Data records:
========================================================================
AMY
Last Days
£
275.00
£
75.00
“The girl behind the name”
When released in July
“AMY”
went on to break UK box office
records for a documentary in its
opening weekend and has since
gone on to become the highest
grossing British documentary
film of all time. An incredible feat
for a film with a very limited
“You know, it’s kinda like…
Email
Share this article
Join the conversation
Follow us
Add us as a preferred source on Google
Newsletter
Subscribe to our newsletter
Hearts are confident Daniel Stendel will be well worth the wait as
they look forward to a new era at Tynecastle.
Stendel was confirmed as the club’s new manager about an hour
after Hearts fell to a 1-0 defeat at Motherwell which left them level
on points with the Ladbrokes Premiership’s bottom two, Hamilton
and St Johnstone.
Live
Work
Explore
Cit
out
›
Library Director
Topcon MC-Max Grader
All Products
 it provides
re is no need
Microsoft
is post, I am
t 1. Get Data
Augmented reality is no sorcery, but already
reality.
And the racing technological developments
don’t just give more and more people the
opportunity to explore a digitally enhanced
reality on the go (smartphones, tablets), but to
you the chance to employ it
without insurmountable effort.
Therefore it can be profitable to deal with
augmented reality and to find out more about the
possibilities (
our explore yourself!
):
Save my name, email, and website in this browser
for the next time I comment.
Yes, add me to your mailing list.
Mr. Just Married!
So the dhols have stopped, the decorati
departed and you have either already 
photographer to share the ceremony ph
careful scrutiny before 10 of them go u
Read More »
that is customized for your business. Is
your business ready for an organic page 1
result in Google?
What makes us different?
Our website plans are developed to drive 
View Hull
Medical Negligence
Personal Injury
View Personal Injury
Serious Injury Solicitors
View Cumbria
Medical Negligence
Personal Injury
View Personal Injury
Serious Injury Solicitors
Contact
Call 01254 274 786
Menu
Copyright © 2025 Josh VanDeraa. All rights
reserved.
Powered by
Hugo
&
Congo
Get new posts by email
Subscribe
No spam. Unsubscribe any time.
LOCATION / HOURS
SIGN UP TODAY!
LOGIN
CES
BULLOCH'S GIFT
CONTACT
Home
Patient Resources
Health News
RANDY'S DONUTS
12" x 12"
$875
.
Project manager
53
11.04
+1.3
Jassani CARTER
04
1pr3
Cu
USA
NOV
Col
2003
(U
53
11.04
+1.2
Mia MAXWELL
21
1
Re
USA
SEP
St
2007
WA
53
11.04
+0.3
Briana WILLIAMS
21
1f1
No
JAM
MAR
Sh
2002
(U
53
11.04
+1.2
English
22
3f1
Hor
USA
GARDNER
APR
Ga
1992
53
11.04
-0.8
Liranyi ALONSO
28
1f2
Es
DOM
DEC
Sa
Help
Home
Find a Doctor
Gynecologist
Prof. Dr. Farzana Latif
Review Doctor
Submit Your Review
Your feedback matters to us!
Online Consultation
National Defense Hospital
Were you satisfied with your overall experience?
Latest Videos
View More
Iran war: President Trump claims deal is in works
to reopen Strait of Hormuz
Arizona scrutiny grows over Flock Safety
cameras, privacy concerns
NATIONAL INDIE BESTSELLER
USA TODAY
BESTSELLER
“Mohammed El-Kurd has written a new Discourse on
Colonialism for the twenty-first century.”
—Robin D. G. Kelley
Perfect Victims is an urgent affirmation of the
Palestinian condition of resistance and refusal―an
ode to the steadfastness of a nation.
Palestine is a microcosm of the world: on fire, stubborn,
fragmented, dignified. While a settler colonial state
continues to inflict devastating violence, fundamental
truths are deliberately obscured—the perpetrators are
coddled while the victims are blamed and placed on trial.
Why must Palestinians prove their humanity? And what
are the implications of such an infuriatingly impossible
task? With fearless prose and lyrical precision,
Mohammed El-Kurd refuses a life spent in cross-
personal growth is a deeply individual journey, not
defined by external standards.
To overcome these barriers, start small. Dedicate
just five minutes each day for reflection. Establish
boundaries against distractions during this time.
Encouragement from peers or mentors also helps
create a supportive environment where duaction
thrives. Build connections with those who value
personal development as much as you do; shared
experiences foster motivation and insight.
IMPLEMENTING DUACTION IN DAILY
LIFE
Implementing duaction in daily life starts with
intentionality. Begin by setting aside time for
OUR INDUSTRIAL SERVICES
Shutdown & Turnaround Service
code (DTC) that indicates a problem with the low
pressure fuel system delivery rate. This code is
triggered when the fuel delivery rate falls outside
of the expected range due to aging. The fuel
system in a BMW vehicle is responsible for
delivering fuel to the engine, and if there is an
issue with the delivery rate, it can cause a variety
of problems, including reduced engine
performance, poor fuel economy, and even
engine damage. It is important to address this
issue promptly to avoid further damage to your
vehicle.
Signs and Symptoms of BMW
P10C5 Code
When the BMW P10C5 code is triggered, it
========================================================================
Problem description: For each line of the entries that includes "website", show that line.

Finished task:
Save my name, email, and website in this browser
Our website plans are developed to drive 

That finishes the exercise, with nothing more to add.